Printers are so insecure that some individuals hack them by the thousands to blare out their messages to an otherwise unreachable audience. The most recent example involves a hacker who used 50,000 printers worldwide to spread a flyer promoting a popular YouTube channel. He claims he could have sent the print job to 800,000.

The stunt was part of a collective effort from fans of Swedish comedian Felix Kjellberg, who is better known by his online moniker PewDiePie, to keep his YouTube spot as the channel with most subscribers. The contender to the title was T-Series, a media company in India whose number of followers got dangerously close to that of PewDiePie.
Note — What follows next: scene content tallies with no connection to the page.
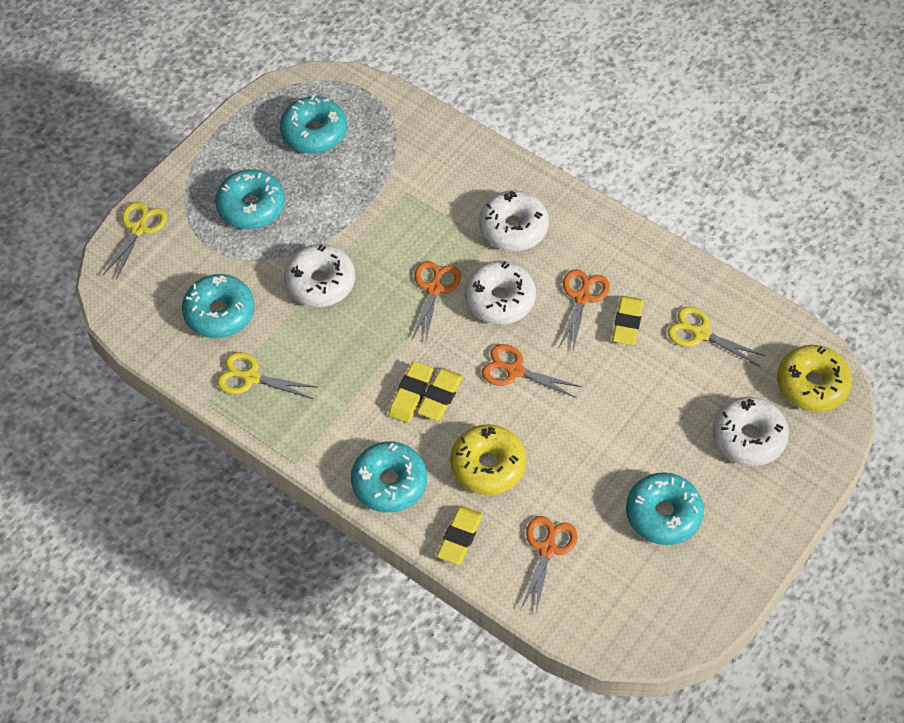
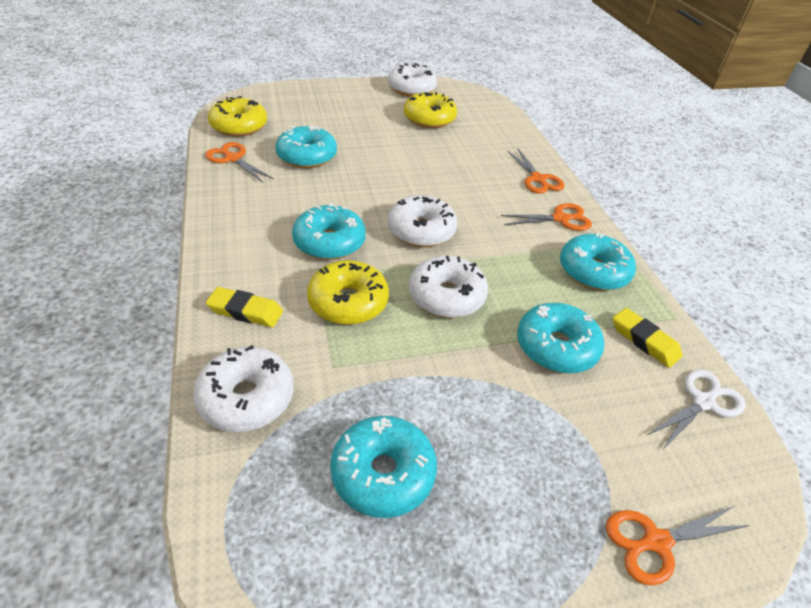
white scissors: 0 -> 1
yellow donut: 2 -> 3
yellow eraser: 4 -> 2
yellow scissors: 3 -> 0

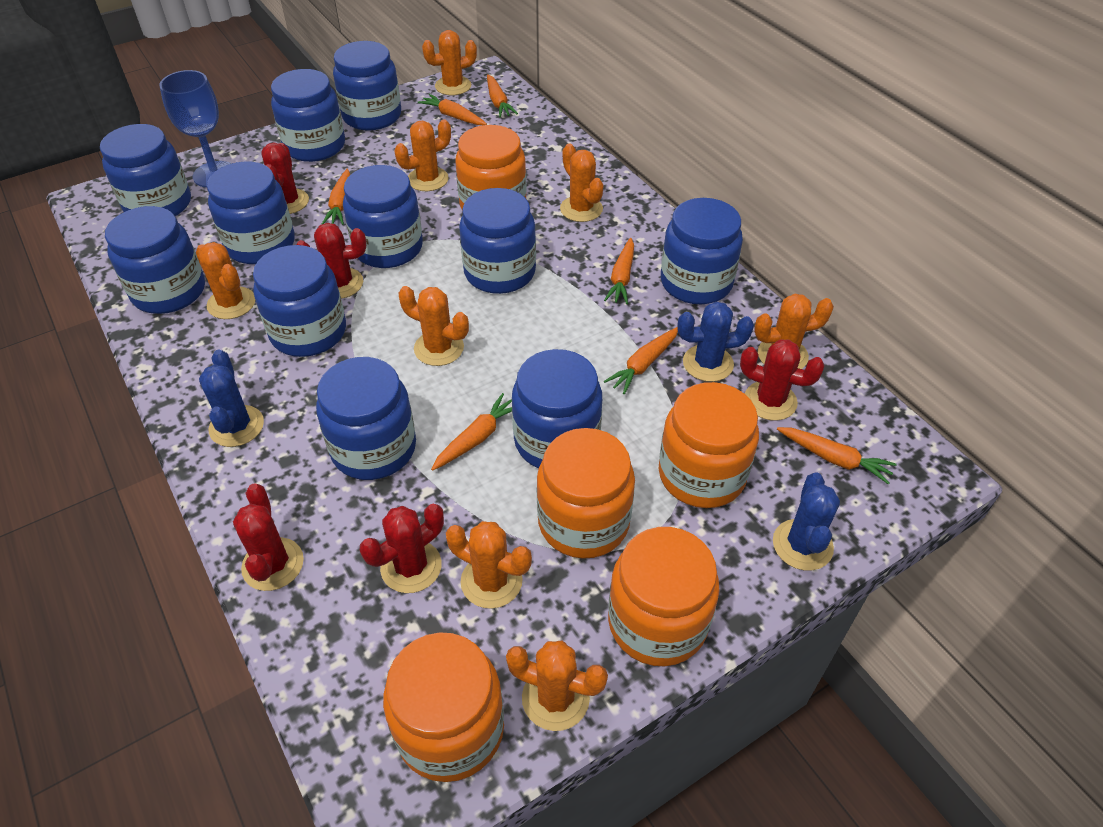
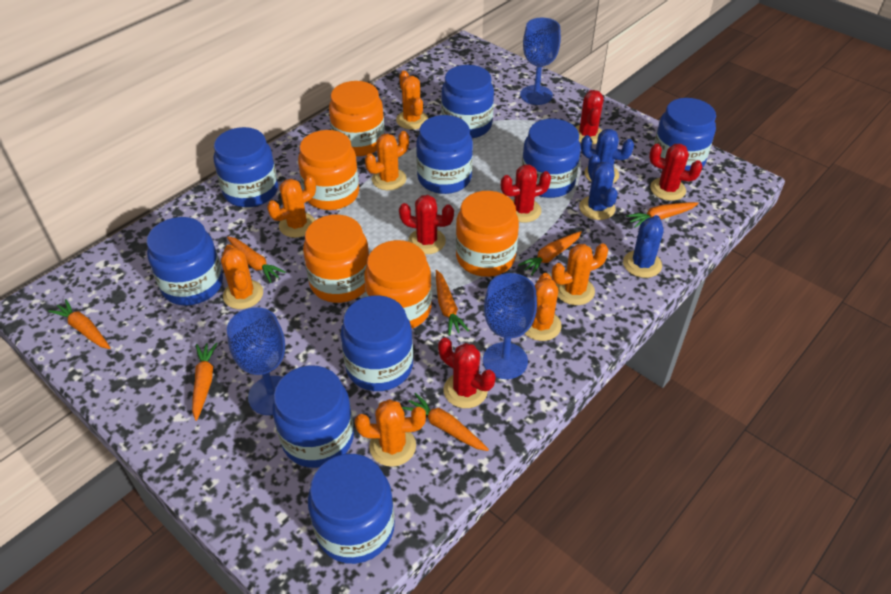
blue goblet: 1 -> 3
blue jar: 11 -> 9
orange cactus: 8 -> 7

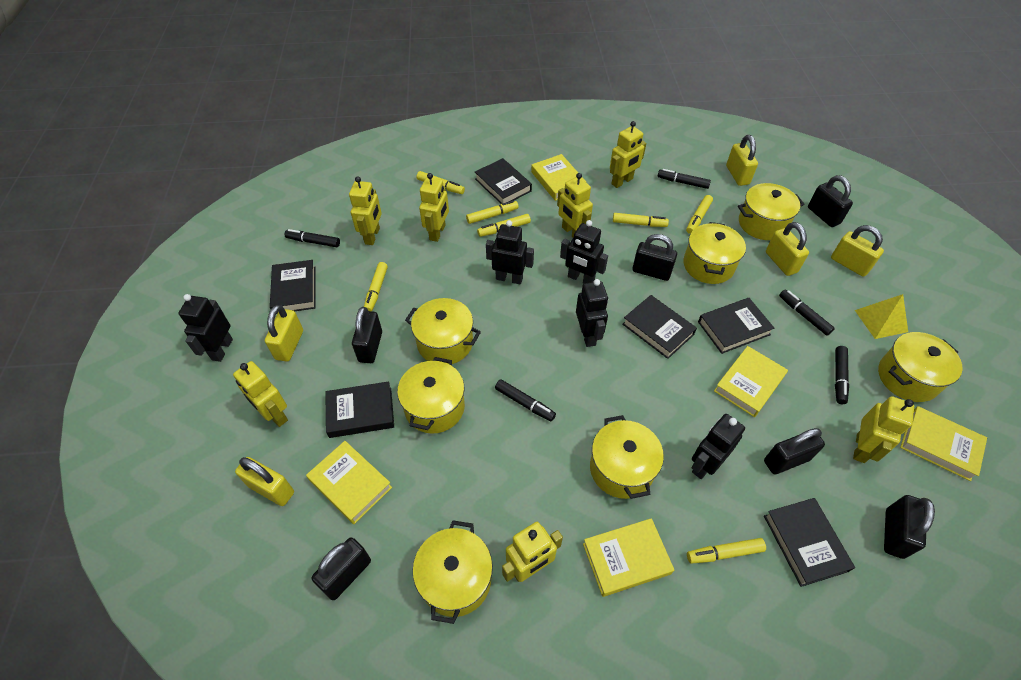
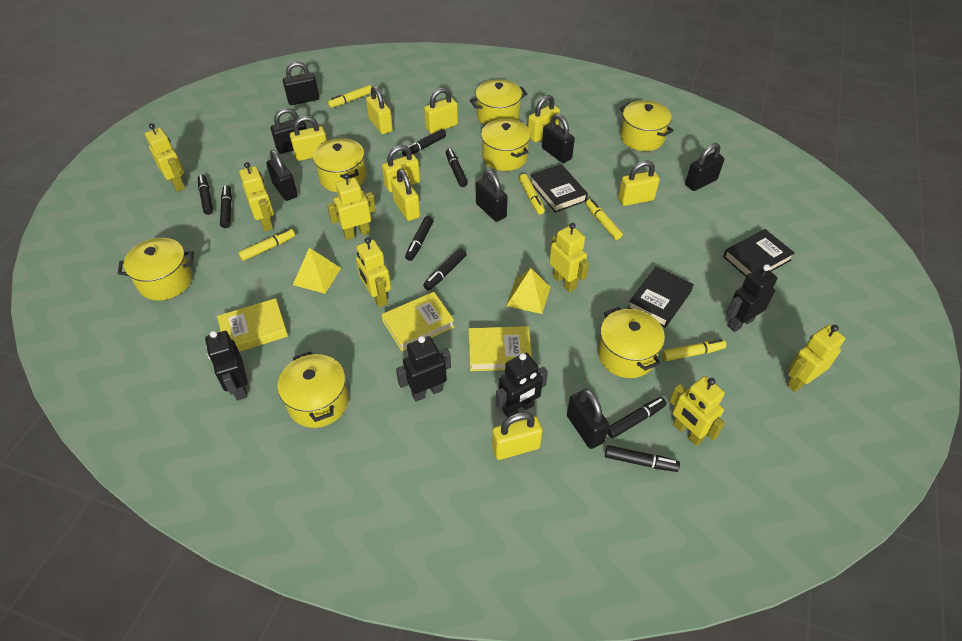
black book: 6 -> 3
black marker: 5 -> 8
black padlock: 6 -> 7
black robot: 5 -> 4
yellow book: 5 -> 3
yellow marker: 7 -> 5
yellow padlock: 5 -> 8
yellow pyramid: 1 -> 2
The individual behind the hack appears to be a 19-year old using the Twitter account @HackerGiraffe, who acted with no malicious intent. In fact, after printing the message asking people to subscribe to the PewDiePie channel and to raise awareness to their cause, the hacker let the owners of the printers know that the device was accessible from the internet so they could bolster security.

@HackerGiraffe’s act was far from complex, but it does require some technical knowledge, at least to understand how remote print jobs work. It entailed searching online for open printer ports and using a ready-made tool created for testing printer security.
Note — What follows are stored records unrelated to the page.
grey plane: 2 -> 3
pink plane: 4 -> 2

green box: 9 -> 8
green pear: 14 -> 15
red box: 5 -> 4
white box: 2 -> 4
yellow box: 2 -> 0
“PRET had the scariest of features. Ability to access files, damage the printer, access the internal network…things that could really cause damage. So I had to do this, to at least help organizations and people that can protect themselves,” the hacker tweeted in a thread that explains their actions.

The hacker says the list of vulnerable devices had 800,000 entries, but selected only the first 50,000 for the attack. According to the hacker, only about 49,000 received and printed out the document, and the whole thing took about 15 minutes to set up.
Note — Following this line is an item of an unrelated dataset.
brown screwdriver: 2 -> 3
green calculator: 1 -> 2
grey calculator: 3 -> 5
The collective effort of PewDiePie’s fans seem to have won the battle for the most subscribed YouTube channel, as the account is ahead of T-Series by about 400,000 subscribers. The war is still on, though.

@HackerGiraffe’s actions inspired others who used the idea in an attempt to build a spam distribution business. Printeradvertising.com is described as a guerilla marketing service that can send advertisements to every printer in the world that is connected to the internet – a bold claim that cannot be proven. Until now, the service used vulnerable printers just to promote itself.

Regardless of the motivation behind these enterprises, the activity raises awareness of the fact that printers are often overlooked or downright ignored when it comes to securing connected devices on the network. It is up to manufacturers and users alike to change the balance and prevent unauthorised access.